Extracted page text data
•••••
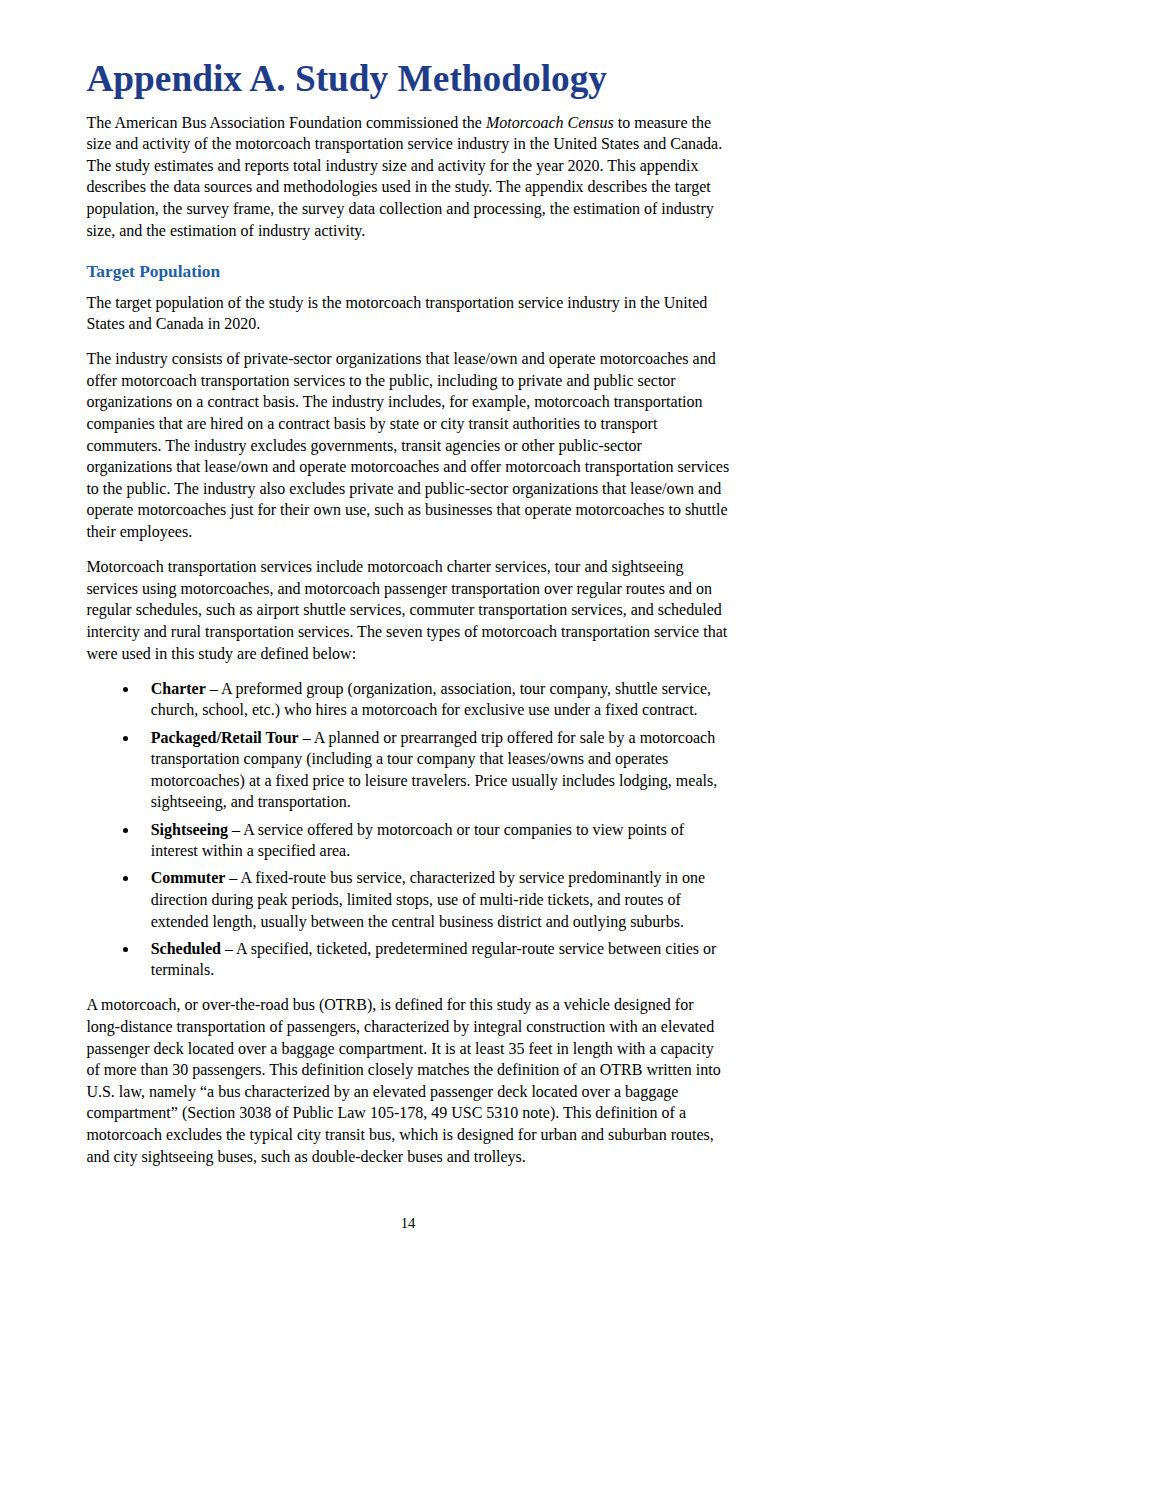Appendix A. Study Methodology
The American Bus Association Foundation commissioned the Motorcoach Census to measure the size and activity of the motorcoach transportation service industry in the United States and Canada. The study estimates and reports total industry size and activity for the year 2020. This appendix describes the data sources and methodologies used in the study. The appendix describes the target population, the survey frame, the survey data collection and processing, the estimation of industry size, and the estimation of industry activity.
Target Population
The target population of the study is the motorcoach transportation service industry in the United States and Canada in 2020.
The industry consists of private-sector organizations that lease/own and operate motorcoaches and offer motorcoach transportation services to the public, including to private and public sector organizations on a contract basis. The industry includes, for example, motorcoach transportation companies that are hired on a contract basis by state or city transit authorities to transport commuters. The industry excludes governments, transit agencies or other public-sector organizations that lease/own and operate motorcoaches and offer motorcoach transportation services to the public. The industry also excludes private and public-sector organizations that lease/own and operate motorcoaches just for their own use, such as businesses that operate motorcoaches to shuttle their employees.
Motorcoach transportation services include motorcoach charter services, tour and sightseeing services using motorcoaches, and motorcoach passenger transportation over regular routes and on regular schedules, such as airport shuttle services, commuter transportation services, and scheduled intercity and rural transportation services. The seven types of motorcoach transportation service that were used in this study are defined below:
Charter – A preformed group (organization, association, tour company, shuttle service, church, school, etc.) who hires a motorcoach for exclusive use under a fixed contract.
Packaged/Retail Tour – A planned or prearranged trip offered for sale by a motorcoach transportation company (including a tour company that leases/owns and operates motorcoaches) at a fixed price to leisure travelers. Price usually includes lodging, meals, sightseeing, and transportation.
Sightseeing – A service offered by motorcoach or tour companies to view points of interest within a specified area.
Commuter – A fixed-route bus service, characterized by service predominantly in one direction during peak periods, limited stops, use of multi-ride tickets, and routes of extended length, usually between the central business district and outlying suburbs.
Scheduled – A specified, ticketed, predetermined regular-route service between cities or terminals.
A motorcoach, or over-the-road bus (OTRB), is defined for this study as a vehicle designed for long-distance transportation of passengers, characterized by integral construction with an elevated passenger deck located over a baggage compartment. It is at least 35 feet in length with a capacity of more than 30 passengers. This definition closely matches the definition of an OTRB written into U.S. law, namely “a bus characterized by an elevated passenger deck located over a baggage compartment” (Section 3038 of Public Law 105-178, 49 USC 5310 note). This definition of a motorcoach excludes the typical city transit bus, which is designed for urban and suburban routes, and city sightseeing buses, such as double-decker buses and trolleys.
14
•••••
Work to be completed
Keep the pictures out and transcribe the entries exactly.

Answer section
Appendix A. Study Methodology
The American Bus Association Foundation commissioned the Motorcoach Census to measure the size and activity of the motorcoach transportation service industry in the United States and Canada. The study estimates and reports total industry size and activity for the year 2020. This appendix describes the data sources and methodologies used in the study. The appendix describes the target population, the survey frame, the survey data collection and processing, the estimation of industry size, and the estimation of industry activity.
Target Population
The target population of the study is the motorcoach transportation service industry in the United States and Canada in 2020.
The industry consists of private-sector organizations that lease/own and operate motorcoaches and offer motorcoach transportation services to the public, including to private and public sector organizations on a contract basis. The industry includes, for example, motorcoach transportation companies that are hired on a contract basis by state or city transit authorities to transport commuters. The industry excludes governments, transit agencies or other public-sector organizations that lease/own and operate motorcoaches and offer motorcoach transportation services to the public. The industry also excludes private and public-sector organizations that lease/own and operate motorcoaches just for their own use, such as businesses that operate motorcoaches to shuttle their employees.
Motorcoach transportation services include motorcoach charter services, tour and sightseeing services using motorcoaches, and motorcoach passenger transportation over regular routes and on regular schedules, such as airport shuttle services, commuter transportation services, and scheduled intercity and rural transportation services. The seven types of motorcoach transportation service that were used in this study are defined below:
Charter – A preformed group (organization, association, tour company, shuttle service, church, school, etc.) who hires a motorcoach for exclusive use under a fixed contract.
Packaged/Retail Tour – A planned or prearranged trip offered for sale by a motorcoach transportation company (including a tour company that leases/owns and operates motorcoaches) at a fixed price to leisure travelers. Price usually includes lodging, meals, sightseeing, and transportation.
Sightseeing – A service offered by motorcoach or tour companies to view points of interest within a specified area.
Commuter – A fixed-route bus service, characterized by service predominantly in one direction during peak periods, limited stops, use of multi-ride tickets, and routes of extended length, usually between the central business district and outlying suburbs.
Scheduled – A specified, ticketed, predetermined regular-route service between cities or terminals.
A motorcoach, or over-the-road bus (OTRB), is defined for this study as a vehicle designed for long-distance transportation of passengers, characterized by integral construction with an elevated passenger deck located over a baggage compartment. It is at least 35 feet in length with a capacity of more than 30 passengers. This definition closely matches the definition of an OTRB written into U.S. law, namely “a bus characterized by an elevated passenger deck located over a baggage compartment” (Section 3038 of Public Law 105-178, 49 USC 5310 note). This definition of a motorcoach excludes the typical city transit bus, which is designed for urban and suburban routes, and city sightseeing buses, such as double-decker buses and trolleys.
14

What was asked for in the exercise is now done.